--- Short problem ---
Reproduce word for word the part of the Hanukka column below that runs from "Our new place" up to and including "in the window.".

In my own write: Jumping for joy

My Hanukka ritual had become routine – until I publicized the miracle

Gold Menorah 311 (photo credit: courtesy/itraveljerusalem)
Gold Menorah 311
(photo credit: courtesy/itraveljerusalem)
If you’re happy and you know it, clap your hands. (2)If you’re happy and you know it,Then you surely ought to show it,If you’re happy and you know it, clap your hands.– Children’s song
Perhaps only children know a pure happiness, the kind that makes them want to clap their hands and spontaneously jump for joy; but an experience I had one evening this week came very near to that feeling, and I’ve been turning it over in my mind ever since.
Celebrating Hanukka is nothing new for me. I’ve done it throughout my whole life, and there was – I’ll admit it – something mechanical about the way I fixed five colored candles in their holders this past Sunday evening preparatory to the lighting ceremony. There were no small children present to enliven the occasion, and it all felt pretty routine as my husband and I got ready to recite the appropriate blessings before kindling the lights.
As is mandated, our hanukkia was positioned near a window, my usual faint attempt to fulfill the mitzva of pirsum ha-nes – publicizing the miracle of Jewish deliverance that we celebrate during the festival – but our windows were just too high for anyone outside to actually see the Hanukka lights burning. It struck me suddenly that neither in my parents’ home back in the UK nor in any home of mine here in Israel had this commandment ever been properly observed, largely owing to the structure and location of our living quarters.
Our new place in Jerusalem, however, is one of a series of dwellings built down a mountainside – what they call medoragim in Hebrew – and a public stairway connecting the street above to the one below passes close by our front door and one of our windows.
Impulsively, I wheeled a wooden trolley that we use for serving food over to the window, and placed the Hanukka menora on it. It was nowhere near high enough.
Looking around the sitting room, I saw a small threelegged occasional table. “Put that on top?” my husband suggested. We did, and our hanukkia, placed on top of the table, was duly framed in the window.
Already I could feel my spirits rising.

--- Available data ---
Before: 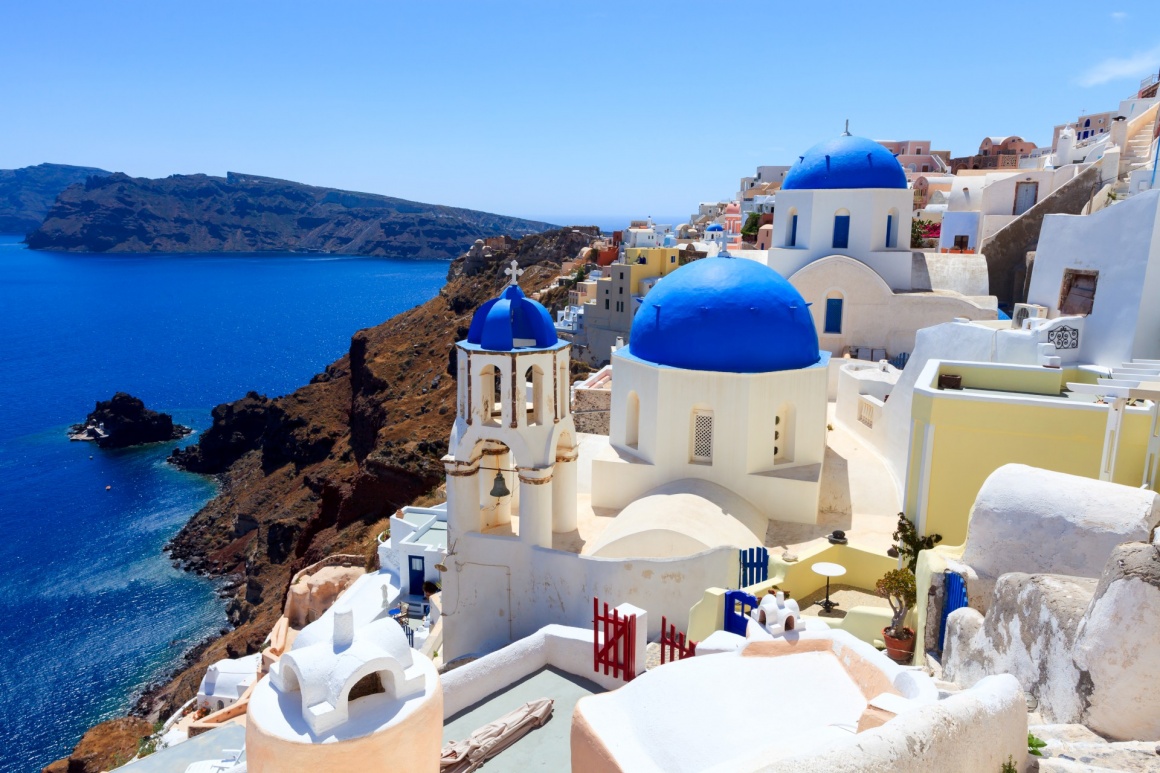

--- Expected answer ---
Our new place in Jerusalem, however, is one of a series of dwellings built down a mountainside – what they call medoragim in Hebrew – and a public stairway connecting the street above to the one below passes close by our front door and one of our windows.
Impulsively, I wheeled a wooden trolley that we use for serving food over to the window, and placed the Hanukka menora on it. It was nowhere near high enough.
Looking around the sitting room, I saw a small threelegged occasional table. “Put that on top?” my husband suggested. We did, and our hanukkia, placed on top of the table, was duly framed in the window.